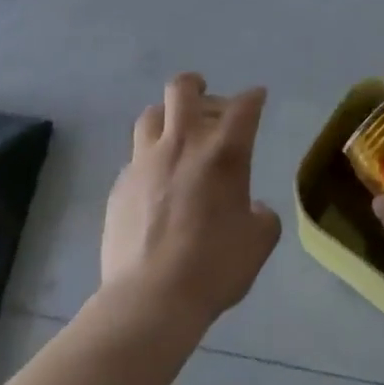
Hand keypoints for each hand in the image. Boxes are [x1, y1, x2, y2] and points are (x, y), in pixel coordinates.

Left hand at [100, 73, 281, 333]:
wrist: (150, 299)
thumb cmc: (214, 267)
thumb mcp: (258, 243)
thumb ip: (262, 217)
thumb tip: (255, 208)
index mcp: (223, 152)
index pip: (243, 106)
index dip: (253, 97)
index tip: (257, 98)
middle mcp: (183, 143)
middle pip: (183, 89)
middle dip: (196, 85)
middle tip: (205, 97)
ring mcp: (146, 161)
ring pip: (151, 115)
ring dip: (166, 117)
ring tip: (174, 133)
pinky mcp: (120, 184)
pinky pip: (135, 157)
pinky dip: (149, 159)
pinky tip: (155, 182)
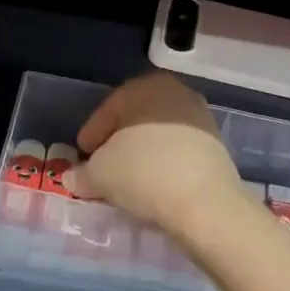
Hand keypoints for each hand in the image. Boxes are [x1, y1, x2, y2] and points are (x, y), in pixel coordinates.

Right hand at [71, 73, 243, 241]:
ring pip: (159, 135)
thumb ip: (82, 173)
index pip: (109, 108)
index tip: (82, 156)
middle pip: (136, 119)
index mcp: (146, 87)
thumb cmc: (144, 173)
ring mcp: (201, 118)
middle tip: (102, 167)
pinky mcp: (216, 146)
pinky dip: (163, 164)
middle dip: (117, 142)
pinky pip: (179, 151)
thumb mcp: (99, 174)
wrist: (205, 203)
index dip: (91, 134)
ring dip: (141, 154)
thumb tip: (73, 177)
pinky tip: (153, 186)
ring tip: (127, 181)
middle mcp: (177, 93)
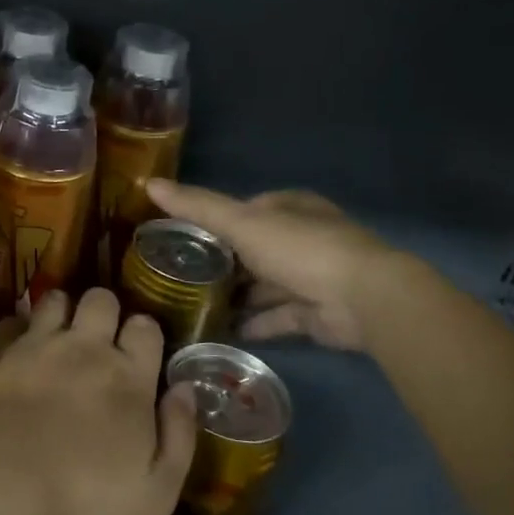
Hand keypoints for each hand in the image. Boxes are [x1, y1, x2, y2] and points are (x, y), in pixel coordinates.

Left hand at [0, 289, 198, 514]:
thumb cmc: (82, 500)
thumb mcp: (154, 494)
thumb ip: (179, 437)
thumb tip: (185, 390)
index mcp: (130, 378)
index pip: (146, 327)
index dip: (145, 334)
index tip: (140, 354)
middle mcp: (87, 348)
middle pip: (101, 299)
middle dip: (105, 311)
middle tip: (100, 340)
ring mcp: (39, 345)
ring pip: (56, 298)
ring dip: (61, 310)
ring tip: (59, 336)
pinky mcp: (0, 353)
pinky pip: (12, 320)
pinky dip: (16, 327)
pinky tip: (17, 346)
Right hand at [145, 180, 401, 352]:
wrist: (364, 298)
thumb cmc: (300, 248)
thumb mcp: (241, 222)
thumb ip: (197, 207)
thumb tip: (149, 183)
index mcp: (287, 207)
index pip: (243, 210)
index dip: (213, 220)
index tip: (180, 237)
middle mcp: (301, 238)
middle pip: (252, 249)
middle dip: (223, 262)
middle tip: (179, 277)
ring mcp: (311, 276)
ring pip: (264, 284)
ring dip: (237, 295)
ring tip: (193, 306)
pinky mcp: (315, 312)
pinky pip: (276, 316)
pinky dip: (254, 323)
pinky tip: (223, 330)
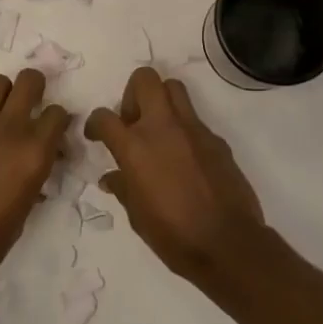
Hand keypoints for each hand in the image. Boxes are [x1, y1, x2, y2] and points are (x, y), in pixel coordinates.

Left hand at [0, 68, 70, 287]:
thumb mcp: (22, 214)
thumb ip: (31, 180)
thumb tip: (32, 171)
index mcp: (34, 152)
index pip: (58, 114)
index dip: (60, 121)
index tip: (56, 134)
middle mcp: (8, 130)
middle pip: (29, 81)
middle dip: (36, 86)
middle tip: (33, 104)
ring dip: (5, 94)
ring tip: (3, 115)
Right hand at [85, 68, 266, 279]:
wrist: (227, 243)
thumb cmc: (173, 235)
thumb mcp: (137, 216)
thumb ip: (123, 188)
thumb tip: (112, 177)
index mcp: (135, 147)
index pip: (105, 117)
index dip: (95, 123)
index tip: (96, 135)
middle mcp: (163, 127)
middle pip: (145, 79)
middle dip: (132, 94)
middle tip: (132, 122)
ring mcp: (193, 129)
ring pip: (174, 88)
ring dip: (161, 101)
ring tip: (158, 132)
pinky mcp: (216, 139)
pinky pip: (194, 120)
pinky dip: (183, 130)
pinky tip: (184, 159)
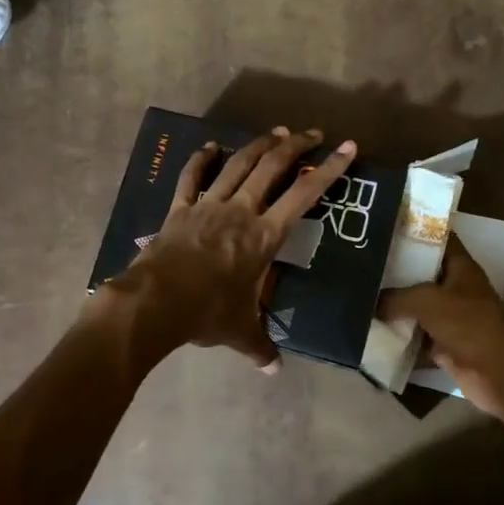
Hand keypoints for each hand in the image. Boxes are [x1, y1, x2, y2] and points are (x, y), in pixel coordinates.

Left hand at [103, 126, 356, 370]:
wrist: (156, 302)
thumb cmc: (207, 313)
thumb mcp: (240, 332)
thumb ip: (261, 348)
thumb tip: (274, 371)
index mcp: (264, 236)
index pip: (304, 195)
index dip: (330, 169)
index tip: (347, 147)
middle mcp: (241, 211)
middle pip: (272, 167)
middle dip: (295, 146)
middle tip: (312, 133)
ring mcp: (208, 206)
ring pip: (237, 165)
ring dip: (258, 145)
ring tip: (275, 133)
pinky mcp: (179, 209)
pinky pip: (191, 178)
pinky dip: (201, 159)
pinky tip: (210, 146)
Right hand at [380, 236, 503, 417]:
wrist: (495, 372)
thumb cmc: (467, 323)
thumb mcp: (426, 300)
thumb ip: (396, 297)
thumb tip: (371, 302)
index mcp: (460, 267)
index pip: (438, 238)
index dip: (415, 230)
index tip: (385, 226)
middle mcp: (456, 289)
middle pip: (423, 274)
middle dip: (396, 271)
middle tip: (363, 263)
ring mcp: (451, 318)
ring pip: (417, 308)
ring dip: (394, 308)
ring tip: (361, 295)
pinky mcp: (444, 345)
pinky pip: (416, 338)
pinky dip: (399, 339)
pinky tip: (371, 332)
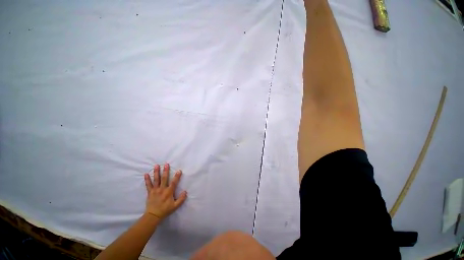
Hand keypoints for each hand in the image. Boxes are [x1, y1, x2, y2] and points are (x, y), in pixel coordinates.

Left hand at [144, 163, 186, 220]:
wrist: (153, 216)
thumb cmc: (165, 210)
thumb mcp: (175, 206)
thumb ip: (181, 199)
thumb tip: (185, 191)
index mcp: (168, 192)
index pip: (174, 182)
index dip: (177, 176)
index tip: (179, 170)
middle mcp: (162, 189)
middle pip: (164, 178)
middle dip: (165, 171)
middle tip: (166, 164)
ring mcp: (155, 190)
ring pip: (156, 180)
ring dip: (156, 172)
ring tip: (156, 165)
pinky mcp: (150, 192)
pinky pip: (148, 185)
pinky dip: (147, 179)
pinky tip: (145, 174)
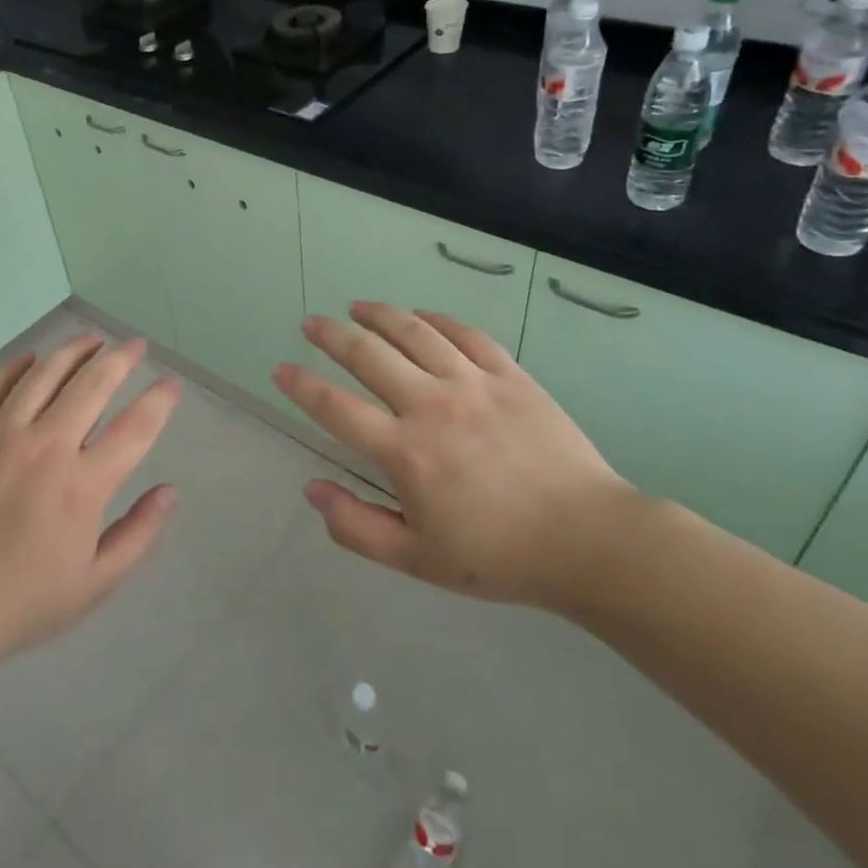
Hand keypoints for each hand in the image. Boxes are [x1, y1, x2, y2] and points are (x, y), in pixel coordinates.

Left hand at [0, 333, 180, 683]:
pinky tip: (31, 358)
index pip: (134, 427)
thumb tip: (168, 491)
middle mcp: (45, 447)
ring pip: (43, 375)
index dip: (159, 401)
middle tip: (135, 345)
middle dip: (120, 359)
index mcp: (82, 485)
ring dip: (73, 351)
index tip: (171, 384)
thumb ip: (138, 534)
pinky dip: (15, 367)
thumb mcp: (94, 584)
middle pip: (92, 385)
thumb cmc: (20, 602)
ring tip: (92, 339)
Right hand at [272, 303, 640, 611]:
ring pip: (414, 332)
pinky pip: (465, 334)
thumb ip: (355, 526)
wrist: (588, 541)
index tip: (280, 369)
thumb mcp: (416, 560)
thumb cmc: (498, 556)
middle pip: (368, 355)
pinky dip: (436, 319)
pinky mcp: (510, 376)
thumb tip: (311, 489)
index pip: (335, 407)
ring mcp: (473, 384)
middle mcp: (431, 406)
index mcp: (404, 453)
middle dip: (331, 335)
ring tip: (357, 307)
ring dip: (379, 315)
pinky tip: (420, 316)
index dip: (300, 386)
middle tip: (311, 323)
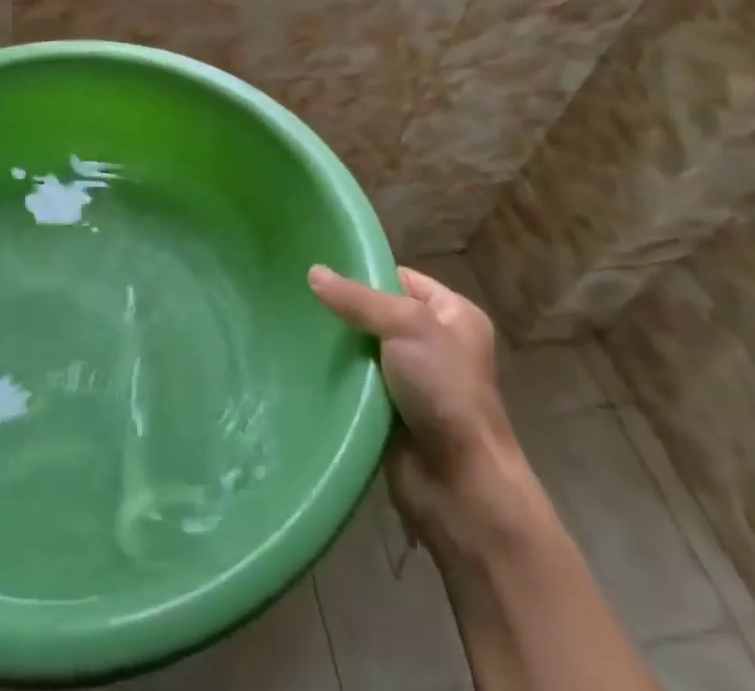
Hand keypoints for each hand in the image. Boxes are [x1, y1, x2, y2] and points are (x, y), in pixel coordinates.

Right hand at [309, 263, 520, 537]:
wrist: (460, 486)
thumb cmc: (445, 391)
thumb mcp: (406, 326)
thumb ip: (357, 299)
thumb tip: (313, 272)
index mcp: (454, 314)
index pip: (400, 278)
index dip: (365, 272)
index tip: (322, 269)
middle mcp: (436, 342)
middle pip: (378, 312)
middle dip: (345, 308)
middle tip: (300, 296)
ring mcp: (414, 380)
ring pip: (364, 347)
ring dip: (338, 344)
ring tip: (294, 325)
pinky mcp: (392, 411)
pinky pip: (358, 381)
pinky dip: (338, 375)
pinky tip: (305, 362)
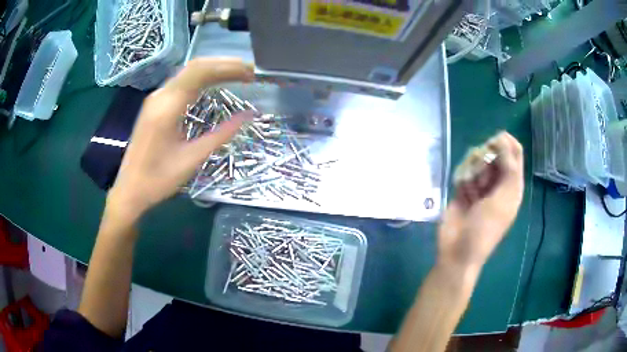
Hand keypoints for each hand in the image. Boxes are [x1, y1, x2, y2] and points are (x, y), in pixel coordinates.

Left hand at [106, 57, 254, 221]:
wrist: (129, 189)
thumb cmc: (158, 179)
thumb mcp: (192, 159)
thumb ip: (221, 135)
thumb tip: (248, 115)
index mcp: (167, 107)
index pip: (201, 72)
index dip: (229, 67)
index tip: (251, 73)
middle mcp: (160, 95)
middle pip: (195, 66)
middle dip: (225, 64)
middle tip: (250, 72)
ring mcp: (156, 98)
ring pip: (188, 72)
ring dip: (214, 69)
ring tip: (239, 75)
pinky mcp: (156, 104)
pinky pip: (182, 82)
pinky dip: (203, 78)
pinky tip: (215, 83)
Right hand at [438, 132, 523, 268]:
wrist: (458, 251)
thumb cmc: (485, 228)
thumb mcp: (504, 198)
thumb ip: (509, 168)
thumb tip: (502, 138)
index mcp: (512, 186)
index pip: (515, 153)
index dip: (506, 143)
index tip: (493, 142)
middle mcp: (498, 183)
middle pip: (494, 154)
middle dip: (486, 159)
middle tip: (482, 173)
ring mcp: (480, 186)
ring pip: (477, 161)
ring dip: (473, 171)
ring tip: (471, 191)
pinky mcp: (463, 190)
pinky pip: (463, 172)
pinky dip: (462, 179)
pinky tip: (461, 193)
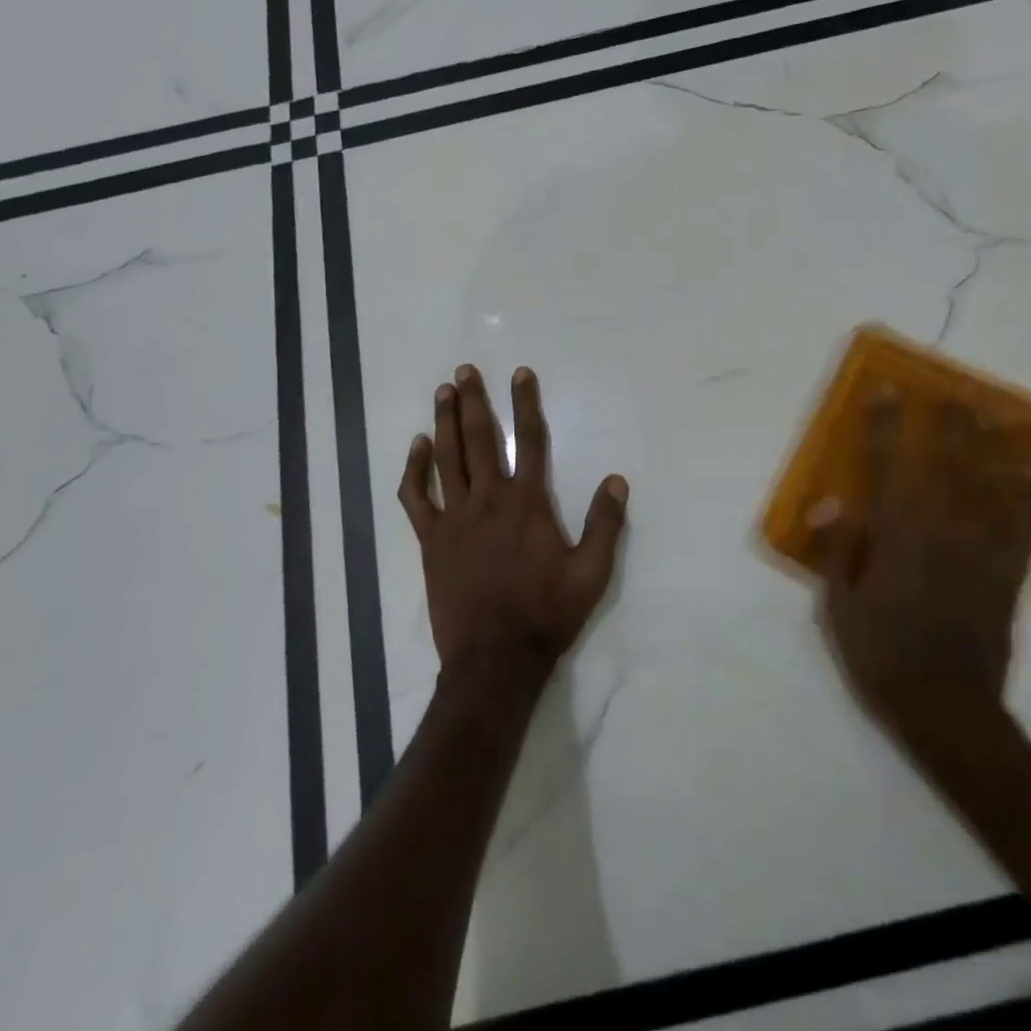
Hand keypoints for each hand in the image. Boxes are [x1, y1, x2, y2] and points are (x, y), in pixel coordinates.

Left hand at [399, 364, 628, 679]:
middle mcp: (489, 500)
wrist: (495, 659)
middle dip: (474, 401)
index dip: (526, 403)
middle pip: (479, 438)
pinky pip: (416, 496)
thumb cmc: (546, 613)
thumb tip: (616, 479)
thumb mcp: (592, 573)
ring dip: (444, 421)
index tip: (520, 374)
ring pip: (446, 458)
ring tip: (443, 391)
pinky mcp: (431, 539)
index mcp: (528, 503)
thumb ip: (605, 524)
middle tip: (465, 370)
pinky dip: (413, 469)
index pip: (528, 440)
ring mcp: (455, 518)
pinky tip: (417, 447)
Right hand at [810, 389, 1030, 748]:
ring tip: (1000, 414)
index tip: (886, 389)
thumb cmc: (880, 656)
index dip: (885, 425)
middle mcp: (941, 533)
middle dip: (950, 423)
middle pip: (947, 466)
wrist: (948, 711)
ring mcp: (981, 552)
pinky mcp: (1008, 575)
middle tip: (956, 389)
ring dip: (994, 446)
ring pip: (990, 487)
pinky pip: (1024, 526)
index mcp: (896, 538)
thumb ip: (836, 550)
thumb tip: (829, 500)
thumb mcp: (837, 608)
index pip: (887, 467)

- - -

*Directions for this task*: In the listing above, the required lines run from the line with "middle mcp: (498, 183)" through the line with "pinky tip: (417, 447)". Output exactly those lines, omitting pictures.

*Exercise output*:
middle mcp: (498, 183)
middle pip: (494, 154)
middle dip: (486, 159)
middle tip: (482, 173)
ring mcp: (480, 186)
ring pip: (477, 161)
ring dip: (473, 171)
ring tip: (471, 191)
pinky mcp: (463, 190)
pinky pip: (463, 172)
pinky dip: (462, 179)
pinky tip: (461, 193)
Hand keypoints for each hand in the image. Boxes are [x1, y1, x2, y2] and points are (x, y), in pixel coordinates.

Left hand at [399, 364, 628, 679]:
middle mcp: (489, 500)
wrist: (495, 659)
middle dip: (474, 401)
index dip: (526, 403)
middle pip: (479, 438)
pinky pip: (416, 496)
thumb cmc: (546, 613)
thumb tip: (616, 479)
thumb mcp: (592, 573)
ring dip: (444, 421)
index tip: (520, 374)
ring pip: (446, 458)
ring tip: (443, 391)
pinky mcp: (431, 539)
index mcp: (528, 503)
thumb ip: (605, 524)
middle tip: (465, 370)
pinky dip: (413, 469)
index pip: (528, 440)
ring mcp: (455, 518)
pinky tip: (417, 447)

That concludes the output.